▶ [Task item] Begin at the line below that contains "Rendered at 1241 by 1754 pixels.". Repeat it and all remaining lines of the records exactly.

(Bounding box prediction data)

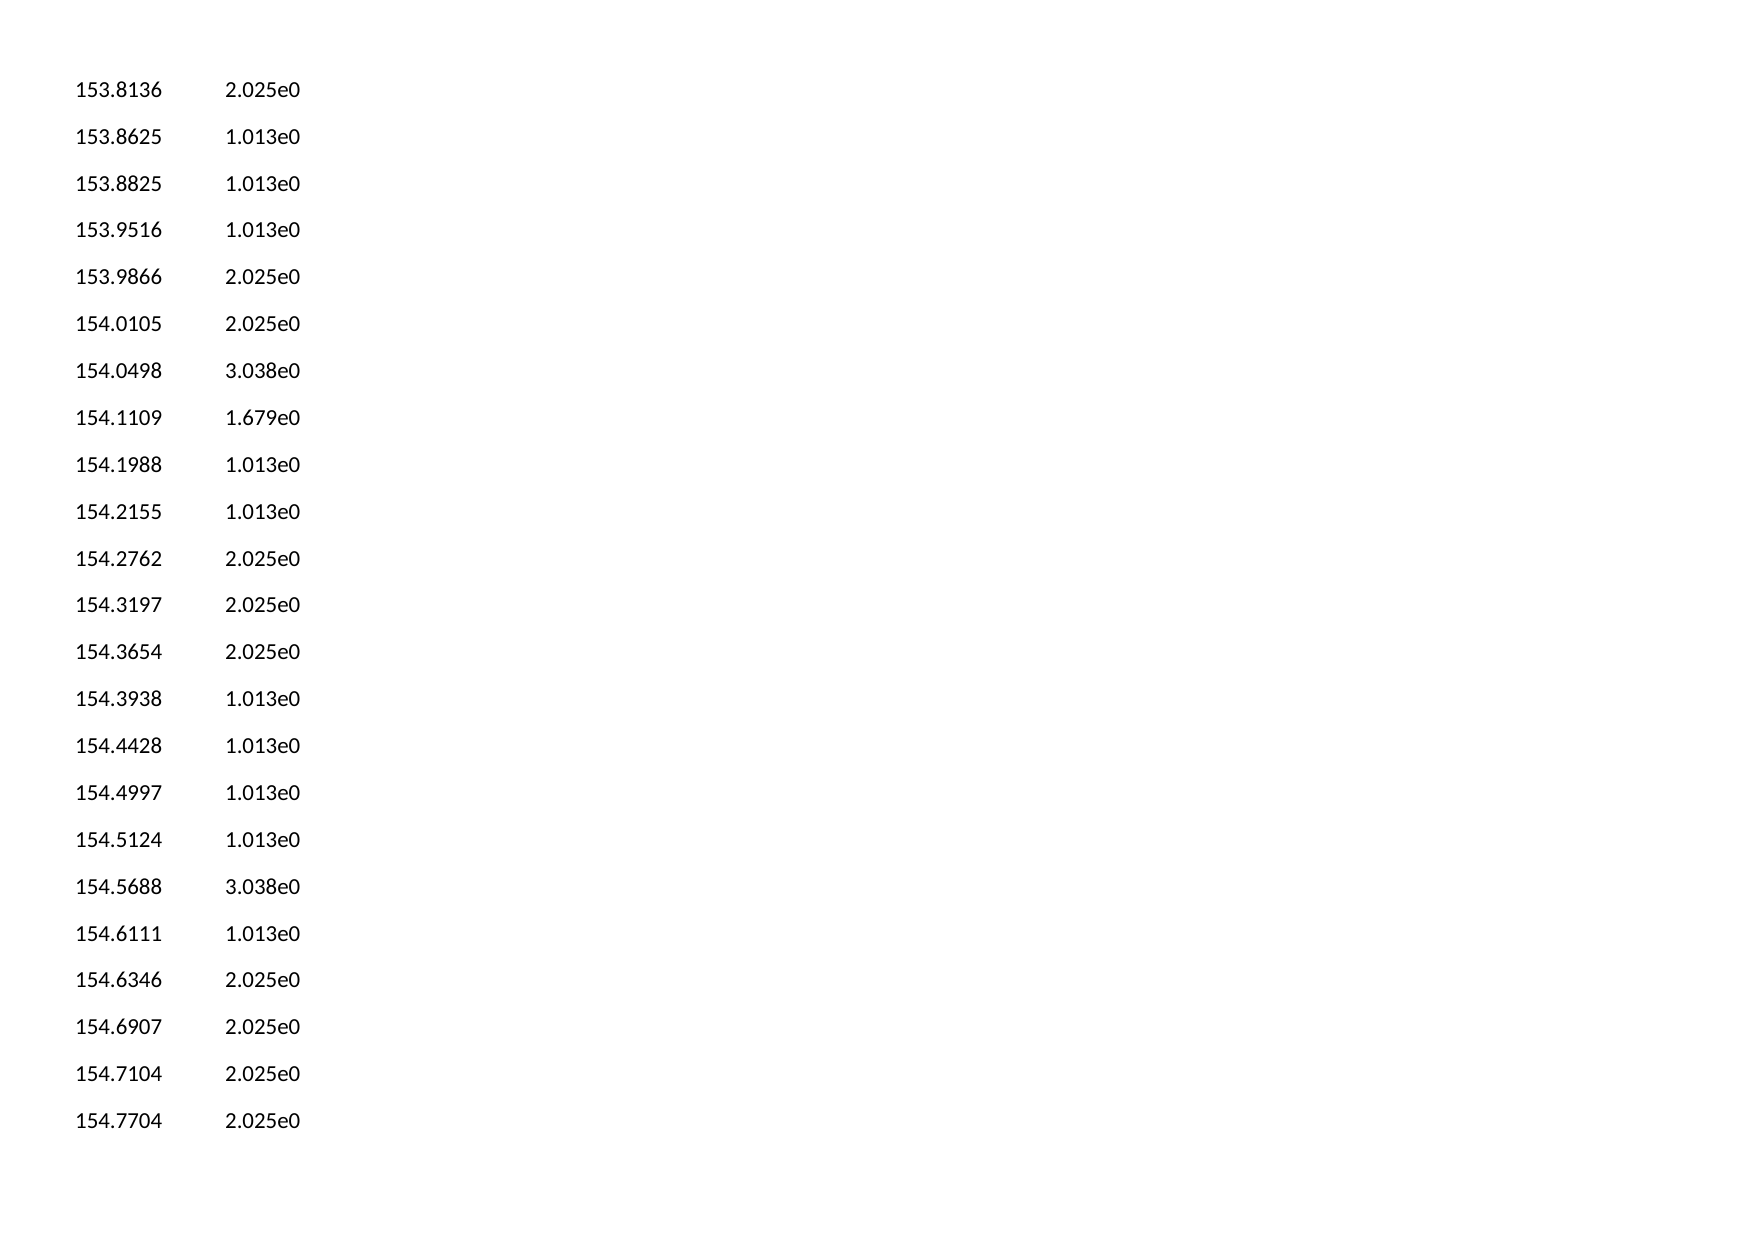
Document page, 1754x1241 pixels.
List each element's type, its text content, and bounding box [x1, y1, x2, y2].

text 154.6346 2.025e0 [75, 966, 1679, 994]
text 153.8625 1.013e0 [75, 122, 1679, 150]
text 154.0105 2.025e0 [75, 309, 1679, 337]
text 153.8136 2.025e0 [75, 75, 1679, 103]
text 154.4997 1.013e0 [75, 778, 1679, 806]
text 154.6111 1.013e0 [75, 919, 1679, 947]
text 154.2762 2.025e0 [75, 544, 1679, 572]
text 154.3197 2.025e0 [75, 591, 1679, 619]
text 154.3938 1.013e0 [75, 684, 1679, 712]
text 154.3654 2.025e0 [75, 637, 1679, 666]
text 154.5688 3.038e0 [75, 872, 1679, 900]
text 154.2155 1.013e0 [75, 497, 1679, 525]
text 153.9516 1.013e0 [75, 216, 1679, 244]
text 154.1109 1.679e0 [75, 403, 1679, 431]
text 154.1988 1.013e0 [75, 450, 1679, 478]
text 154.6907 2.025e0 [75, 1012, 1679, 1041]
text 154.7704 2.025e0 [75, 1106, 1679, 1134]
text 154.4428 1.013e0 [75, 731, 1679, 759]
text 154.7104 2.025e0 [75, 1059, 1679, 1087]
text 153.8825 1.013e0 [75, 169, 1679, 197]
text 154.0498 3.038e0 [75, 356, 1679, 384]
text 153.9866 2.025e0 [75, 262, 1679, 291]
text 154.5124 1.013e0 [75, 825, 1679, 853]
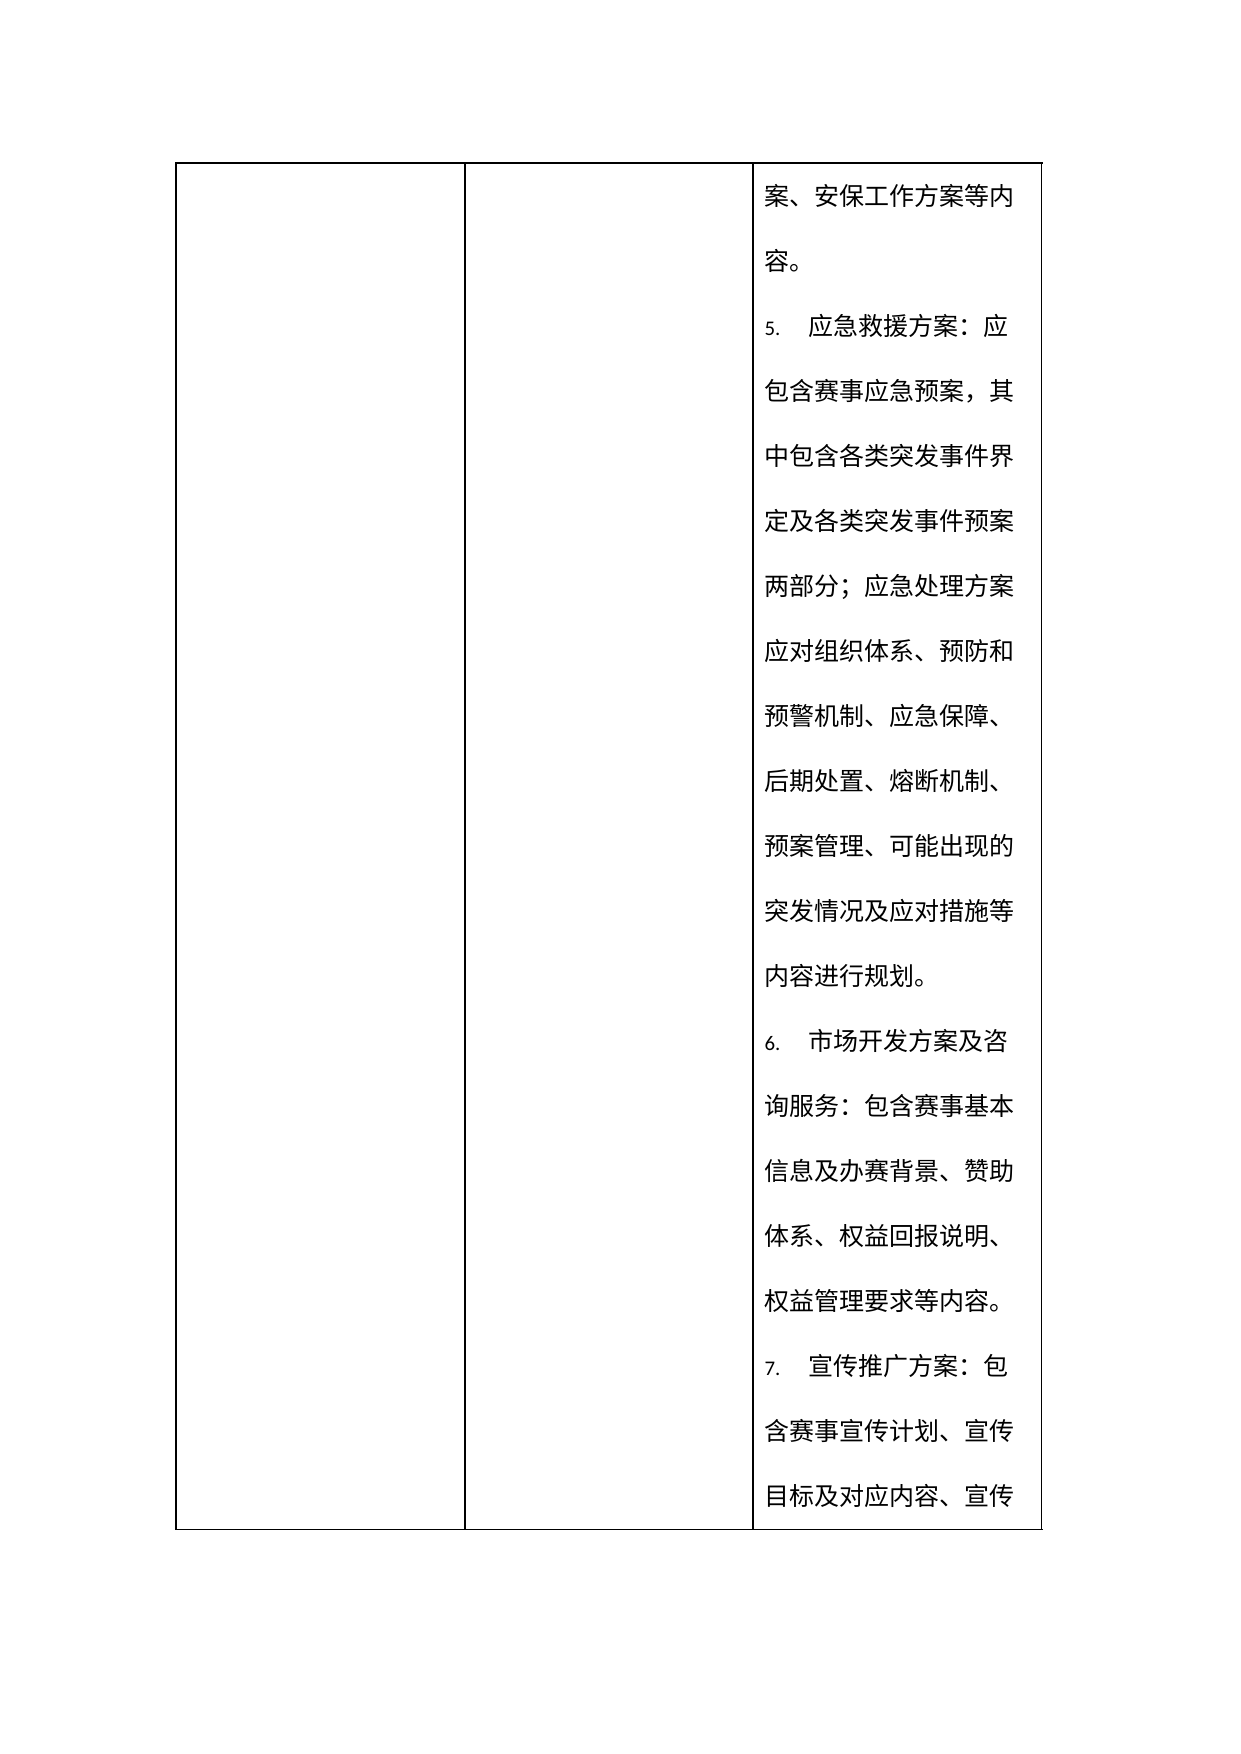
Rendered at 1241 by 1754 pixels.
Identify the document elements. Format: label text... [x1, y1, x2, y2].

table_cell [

▶ [Task answer]
Rendered at 1241 by 1754 pixels.
Identify the document elements. Format: label text... [x1, y1, x2, y2].

table_cell [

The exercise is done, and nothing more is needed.